20 slides for 20 seconds each is a presentation style referred to as PechaKucha.

PechaKucha Night was devised in Tokyo in February 2003 as an event for young designers to meet, network, and show their work in public.

It has turned into a massive celebration, with events happening in hundreds of cities around the world, inspiring creatives worldwide. Drawing its name from the Japanese term for the sound of conversation ("chit chat"), it rests on a presentation format that is based on a simple idea:

20 images x 20 seconds.
It's a format that makes presentations concise, and keeps things moving at a rapid pace.

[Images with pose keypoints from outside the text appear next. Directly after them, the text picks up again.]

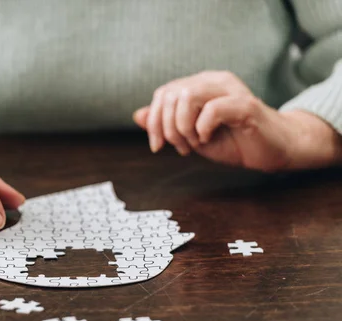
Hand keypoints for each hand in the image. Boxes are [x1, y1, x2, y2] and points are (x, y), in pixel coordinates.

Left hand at [133, 70, 341, 171]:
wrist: (272, 150)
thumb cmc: (233, 141)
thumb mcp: (191, 135)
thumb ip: (165, 124)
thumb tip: (138, 115)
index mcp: (200, 85)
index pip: (163, 93)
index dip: (154, 121)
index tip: (158, 146)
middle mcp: (214, 81)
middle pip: (171, 94)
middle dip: (166, 127)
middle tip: (179, 147)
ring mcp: (231, 90)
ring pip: (187, 96)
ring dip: (182, 127)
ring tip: (193, 144)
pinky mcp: (245, 105)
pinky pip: (212, 109)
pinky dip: (202, 128)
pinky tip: (207, 140)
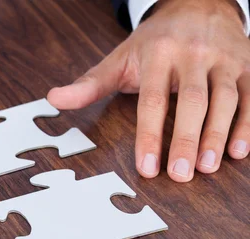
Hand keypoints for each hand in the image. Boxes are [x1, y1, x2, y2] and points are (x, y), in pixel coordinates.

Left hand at [47, 0, 249, 181]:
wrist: (198, 3)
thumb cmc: (155, 41)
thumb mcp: (119, 59)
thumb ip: (89, 83)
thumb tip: (54, 99)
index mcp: (158, 56)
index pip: (152, 101)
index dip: (149, 136)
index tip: (147, 167)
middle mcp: (193, 56)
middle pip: (192, 101)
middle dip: (185, 139)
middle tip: (179, 175)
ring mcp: (223, 60)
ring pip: (225, 99)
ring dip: (218, 135)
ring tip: (207, 167)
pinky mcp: (246, 65)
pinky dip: (248, 124)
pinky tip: (240, 150)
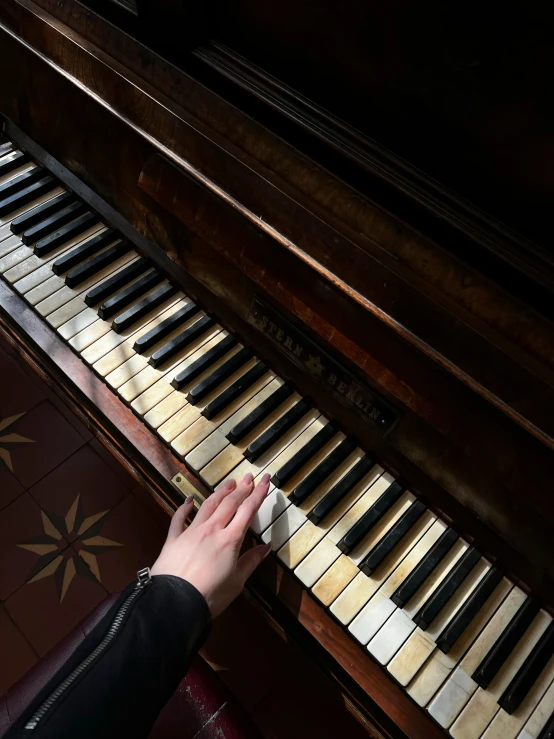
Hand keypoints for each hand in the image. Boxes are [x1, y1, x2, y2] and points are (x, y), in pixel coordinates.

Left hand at [151, 472, 271, 617]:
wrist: (174, 603)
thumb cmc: (209, 596)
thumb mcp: (236, 582)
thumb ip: (251, 561)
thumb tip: (266, 547)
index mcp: (230, 540)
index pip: (248, 511)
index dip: (258, 494)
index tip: (265, 480)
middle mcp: (212, 530)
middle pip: (229, 503)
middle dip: (241, 488)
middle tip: (249, 477)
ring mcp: (191, 532)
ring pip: (208, 505)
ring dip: (219, 493)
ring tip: (228, 483)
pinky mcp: (174, 538)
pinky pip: (179, 518)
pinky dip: (185, 507)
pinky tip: (189, 499)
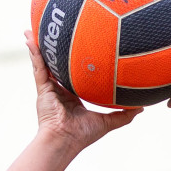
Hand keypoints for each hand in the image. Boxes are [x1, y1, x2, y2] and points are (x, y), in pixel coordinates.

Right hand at [26, 31, 136, 150]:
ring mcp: (48, 89)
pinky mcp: (42, 89)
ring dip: (38, 46)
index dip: (73, 61)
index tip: (78, 47)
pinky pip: (38, 67)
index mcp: (71, 96)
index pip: (71, 74)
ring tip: (32, 30)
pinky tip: (30, 39)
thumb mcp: (107, 122)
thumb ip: (123, 114)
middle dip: (52, 49)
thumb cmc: (82, 135)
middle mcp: (58, 90)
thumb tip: (141, 107)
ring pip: (43, 62)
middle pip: (55, 64)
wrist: (65, 141)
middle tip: (52, 31)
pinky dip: (34, 53)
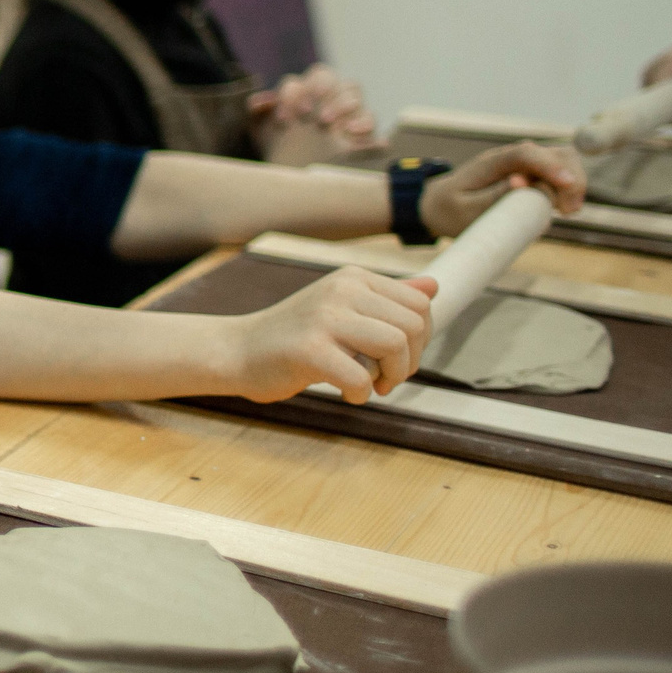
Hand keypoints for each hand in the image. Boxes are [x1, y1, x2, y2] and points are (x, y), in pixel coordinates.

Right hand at [225, 266, 433, 403]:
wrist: (237, 351)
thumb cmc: (293, 335)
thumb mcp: (341, 308)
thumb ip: (386, 298)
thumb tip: (434, 286)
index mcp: (353, 278)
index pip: (419, 304)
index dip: (421, 339)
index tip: (397, 359)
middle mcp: (341, 290)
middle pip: (413, 326)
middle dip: (409, 362)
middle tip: (385, 378)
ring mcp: (324, 318)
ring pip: (395, 346)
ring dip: (391, 377)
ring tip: (370, 386)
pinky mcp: (309, 349)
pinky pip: (361, 377)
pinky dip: (362, 394)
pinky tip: (347, 394)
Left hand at [250, 66, 378, 161]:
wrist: (300, 173)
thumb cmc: (282, 145)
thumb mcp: (264, 131)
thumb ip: (257, 114)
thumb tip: (262, 101)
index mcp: (302, 91)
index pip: (301, 79)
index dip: (291, 94)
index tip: (283, 117)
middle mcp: (326, 94)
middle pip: (328, 75)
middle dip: (318, 88)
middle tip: (306, 111)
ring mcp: (348, 108)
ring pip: (352, 90)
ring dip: (339, 103)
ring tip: (324, 122)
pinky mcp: (364, 127)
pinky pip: (370, 117)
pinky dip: (362, 122)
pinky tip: (349, 133)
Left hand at [419, 140, 584, 238]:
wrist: (442, 205)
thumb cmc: (452, 209)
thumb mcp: (464, 210)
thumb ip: (492, 198)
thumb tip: (521, 183)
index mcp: (493, 162)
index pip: (526, 154)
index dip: (549, 167)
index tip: (566, 186)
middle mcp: (514, 158)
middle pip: (557, 154)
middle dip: (571, 180)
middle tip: (568, 212)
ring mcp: (527, 164)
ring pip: (566, 161)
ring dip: (575, 184)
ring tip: (567, 211)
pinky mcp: (535, 175)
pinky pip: (563, 174)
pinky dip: (570, 188)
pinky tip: (564, 208)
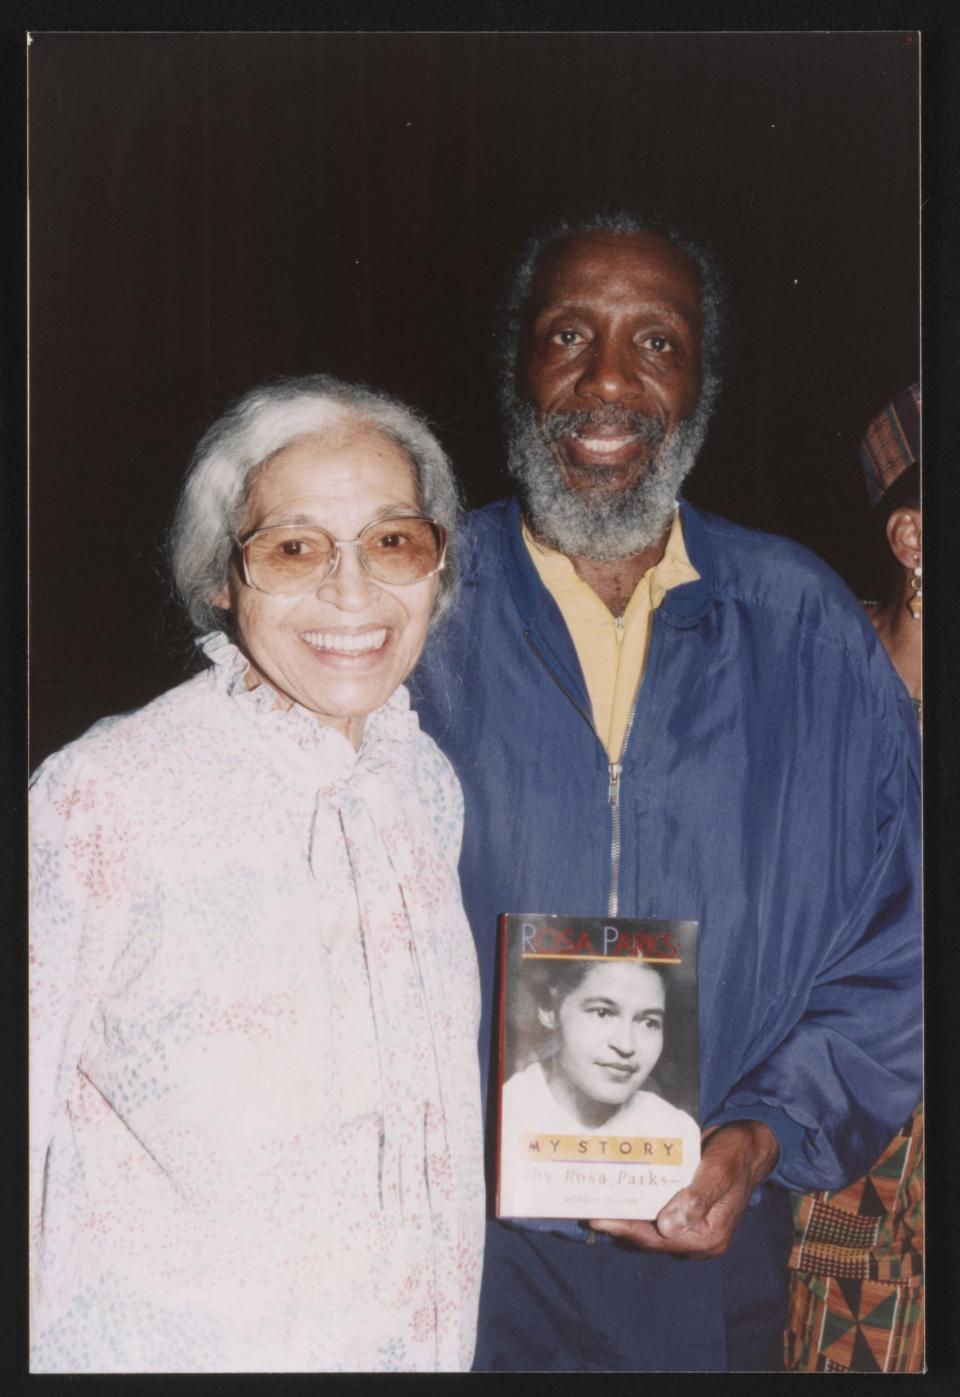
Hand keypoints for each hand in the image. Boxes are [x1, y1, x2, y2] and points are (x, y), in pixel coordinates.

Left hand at [588, 1119, 779, 1258]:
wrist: (747, 1142)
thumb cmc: (735, 1155)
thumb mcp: (719, 1171)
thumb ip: (697, 1197)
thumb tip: (666, 1226)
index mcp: (709, 1236)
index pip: (661, 1240)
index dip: (629, 1230)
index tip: (601, 1220)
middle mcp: (697, 1237)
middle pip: (651, 1238)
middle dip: (620, 1226)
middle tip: (588, 1213)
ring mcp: (689, 1225)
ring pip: (650, 1229)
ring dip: (624, 1218)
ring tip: (595, 1206)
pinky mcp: (682, 1210)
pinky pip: (655, 1214)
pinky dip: (636, 1207)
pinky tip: (616, 1196)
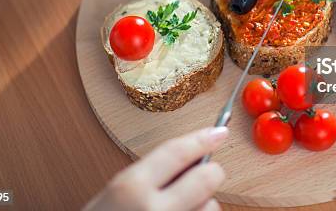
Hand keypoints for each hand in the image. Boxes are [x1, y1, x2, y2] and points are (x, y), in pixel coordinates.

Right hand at [84, 127, 227, 210]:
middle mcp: (154, 210)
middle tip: (207, 170)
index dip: (202, 139)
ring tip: (181, 207)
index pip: (178, 152)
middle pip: (207, 177)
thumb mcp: (116, 193)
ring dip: (204, 204)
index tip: (218, 132)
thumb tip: (193, 155)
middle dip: (211, 171)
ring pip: (211, 206)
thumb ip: (150, 174)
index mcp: (130, 188)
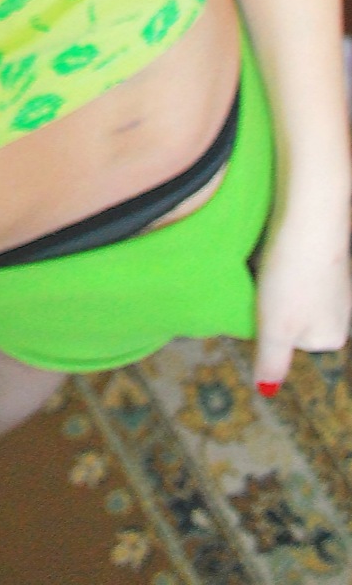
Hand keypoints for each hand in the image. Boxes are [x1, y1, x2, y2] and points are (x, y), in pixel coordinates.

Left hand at [254, 198, 350, 390]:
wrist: (312, 214)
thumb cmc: (293, 274)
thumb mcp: (275, 327)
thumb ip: (272, 361)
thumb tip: (265, 391)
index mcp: (330, 337)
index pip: (285, 341)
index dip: (265, 322)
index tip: (261, 304)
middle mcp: (343, 313)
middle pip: (292, 316)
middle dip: (274, 301)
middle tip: (265, 281)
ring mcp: (340, 283)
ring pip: (297, 290)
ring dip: (280, 278)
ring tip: (272, 262)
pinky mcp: (332, 255)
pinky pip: (303, 267)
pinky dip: (289, 258)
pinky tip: (282, 248)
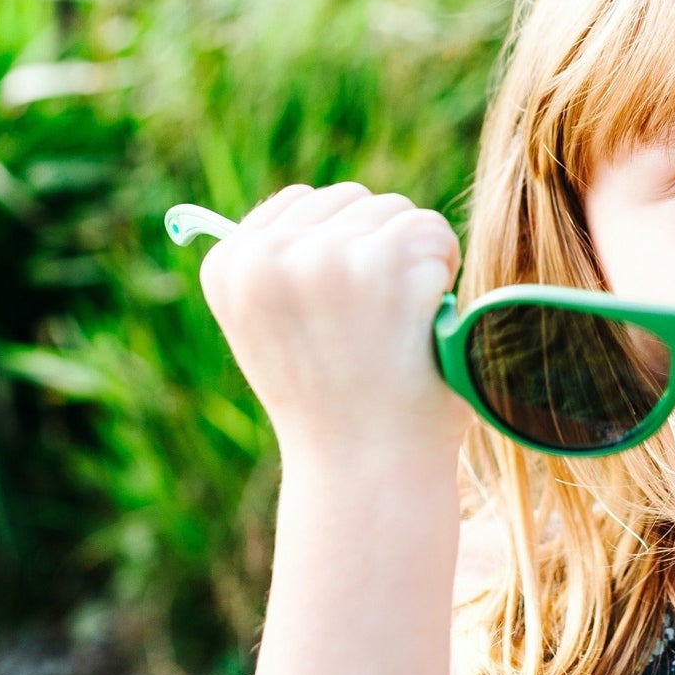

This presentation style discourages the use of text on a slide presentation. To create a PechaKucha presentation it is imperative that your script is entirely written and timed with each of your images.

  • Create the story that you want to tell through your presentation.
  • Once you have written that story mark the 20 points where an image will enhance or describe your story.
  • Compile your 20 images and then restructure your story to move at the pacing of a PechaKucha: 20 images x 20 seconds.

Visit PechaKucha.com for online presentation examples and more information on this presentation style.

 

Assertion-Evidence Approach

The Assertion-Evidence Talks method was introduced in Michael Alley's The Craft of Scientific Presentations

Assertion-Evidence is an NSF research-backed alternative to traditional research presentations in science and engineering. In Assertion-Evidence presentations, you create slides that include a sentence long topic they are discussing and an accompanying visual such as an image, infographic, or chart as evidence. Basically, you have a slide as a helpful tool and mnemonic for their talk, however, you can adapt your presentation easier to fit the circumstances you may find yourself giving the talk in. The research says that those watching these talks are better able to recall the information presented. Using the assertion-evidence approach is useful because it forces you to be more intentional with how you create your slides than PowerPoint defaults do.